Avec sa sœur Aglaé-marie-charlotte et ses deux frères, elle est la fille de Philippe-antoine-joseph-régis d'Esternoz qui meurt en poste à Berlin en tant qu'ambassadeur de France.
Adélaïde entre très jeune au chapitre de Château-Châlon, sa sœur est restée au chapitre royal à Migette où elle est chanoinesse.
La révolution va exploser la famille...
Le 13 février 1790, les ordres religieux sont abolis et les vœux désormais interdits.
Ses frères vont émigrer, les chanoinesses seront chassées de Migette et le chapitre de Château-Châlon forcé de disparaître.
Adélaïde va alors s'évaporer du monde quelques temps...
On la retrouve en 1794 lorsqu'elle intègre la société des Filles du Cœur de Marie (FCM), elle sera la première supérieure des FCM à Besançon.
C'est Etienne Pochard, curé de Montfort puis de Ronchaux, qui sera son conseiller spirituel pour accompagner la jeune supérieure.
La révolution va la rattraper...
Voilà que tombe l'héritage d'un membre allié de la famille, le Sieur d'Ecquevilly qui a fui également la terreur en émigrant.
Il y a des lourdes dettes en jeux, une héritière (Mme de Montmorency) assigne les filles d'Esternoz au tribunal pour partager les dettes de la succession.
Le tribunal l'appelle alors que son entourage est emprisonné, dispersé, émigré ou déjà guillotiné.
Ces deux frères émigrés (donc traites à la nation aux vues des nouvelles autorités) sont représentés par la République.
Le jugement tombe : « pour les émigrés, seule la république hérite ».
Son frère, le nouveau comte d'Esternoz Ange-philippe-honoré est dépossédé et on ne le reverra point avant les commissions d'indemnisation de 1827 (sous un autre régime...).
Pour l'heure, c'est la main-mise nationale sur tous les biens des émigrés.
Adélaïde dont la mère est morte quelques temps avant qu'un écureuil tue son père en 1790, gère seule et sauve ce qu'elle peut des biens de la famille.
Il restera tout de même pour les deux sœurs quelques fermages.
Un seul sera reloué, plusieurs autres vendus, ils alimenteront sa vocation de dons aux pauvres, notamment pour les FCM.
L'histoire aurait pu s'arrêter là, mais une sale affaire va à nouveau la toucher...
Le 24 décembre 1800, Napoléon est victime d'un attentat.

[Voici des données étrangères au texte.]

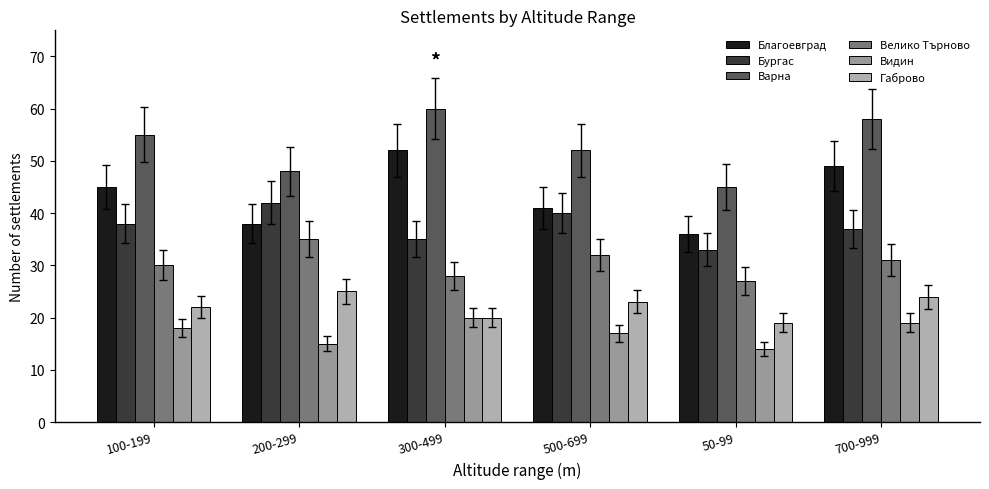

What is the difference between the highest and lowest values at 200-299?

33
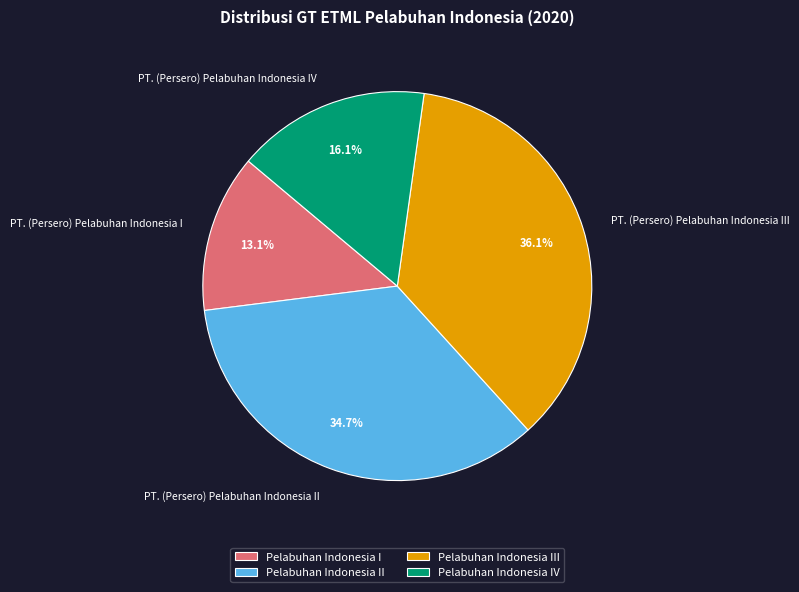

True or false: PT. (Persero) Pelabuhan Indonesia I accounts for 13% of the total.

True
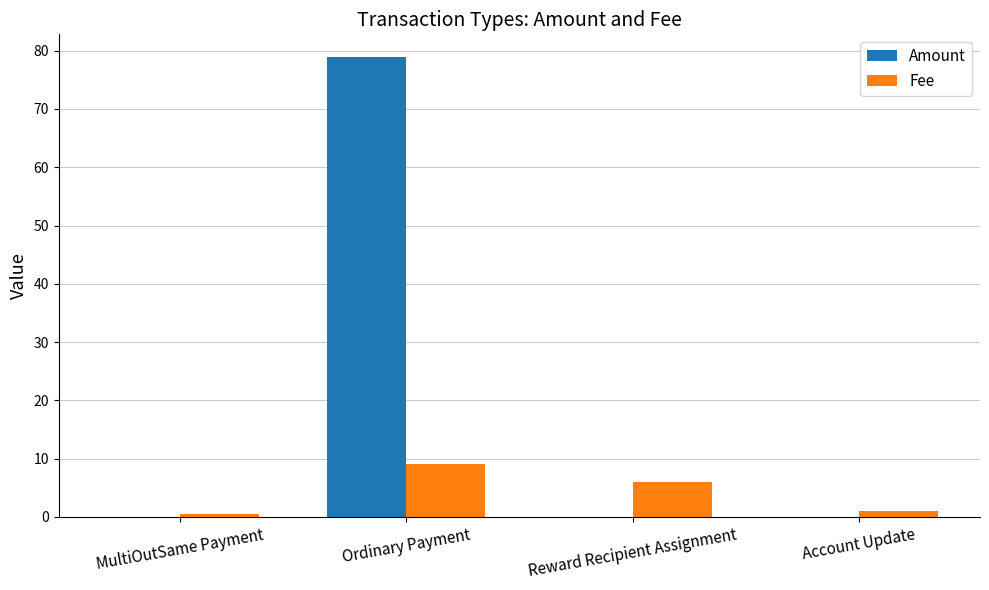

Which category has the highest value across all series?

Ordinary Payment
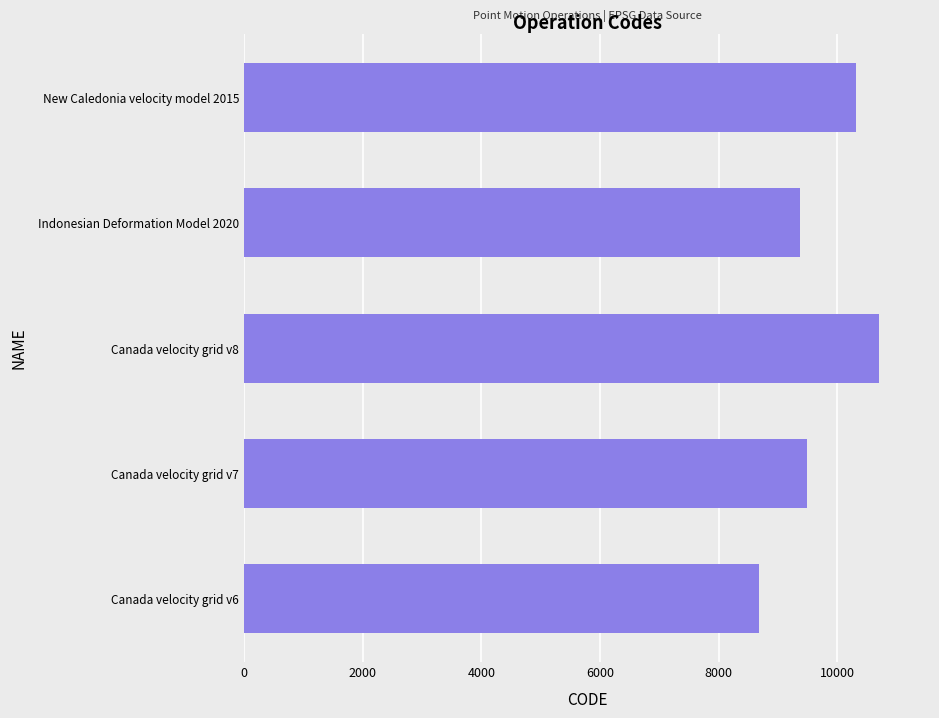

True or false: the data shows 5840 at Indonesian Deformation Model 2020.

False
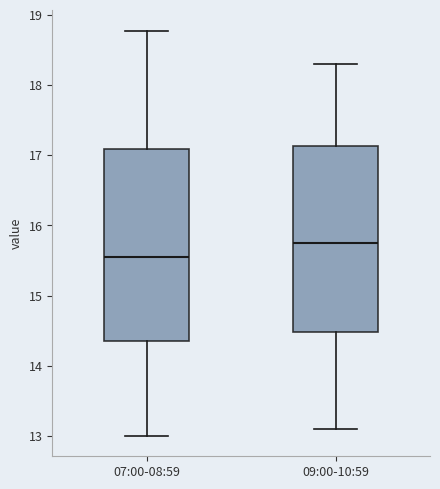

Reading left to right, read every box against the y-axis: the position of its median line, the range the box covers, and the ends of its whiskers. The values are not printed on the chart, so give them approximately, as read against the axis.

07:00-08:59: median 15.6, box 14.4 to 17.1, whiskers 13.0 to 18.8
09:00-10:59: median 15.8, box 14.5 to 17.1, whiskers 13.1 to 18.3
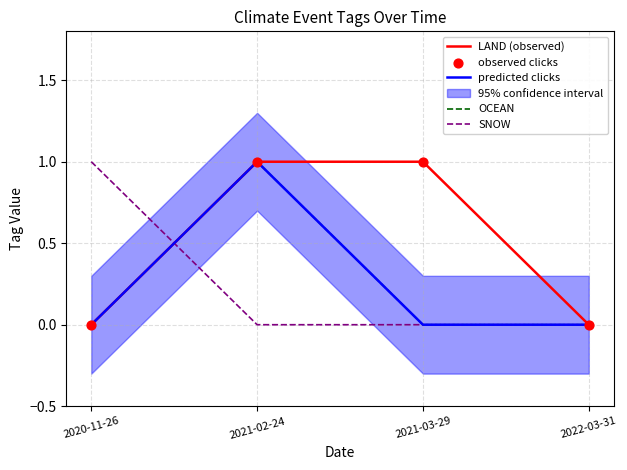

What is the total value across all series at 2021-02-24?

4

On retrouve un auteur dénommé Carbon.
Or il se trouve qu'il avait été logé chez une dame, Adélaïde de Cicé, cofondatrice avec Pierre-joseph de Clorivière des FCM.
Le père de Clorivière, sur ordre de Napoléon sera retrouvé et mis en prison en 1804, on le liera avec les ''complots de la chouannerie''.
Adélaïde d'Esternoz perd ici ses derniers proches.
C'est le 27 février 1806 à Besançon, après des années à avoir prodigué des soins aux soldats gangrenés, que sœur Adélaïde d'Esternoz meurt à 33 ans ''accablée et empuantie'' par la contagion.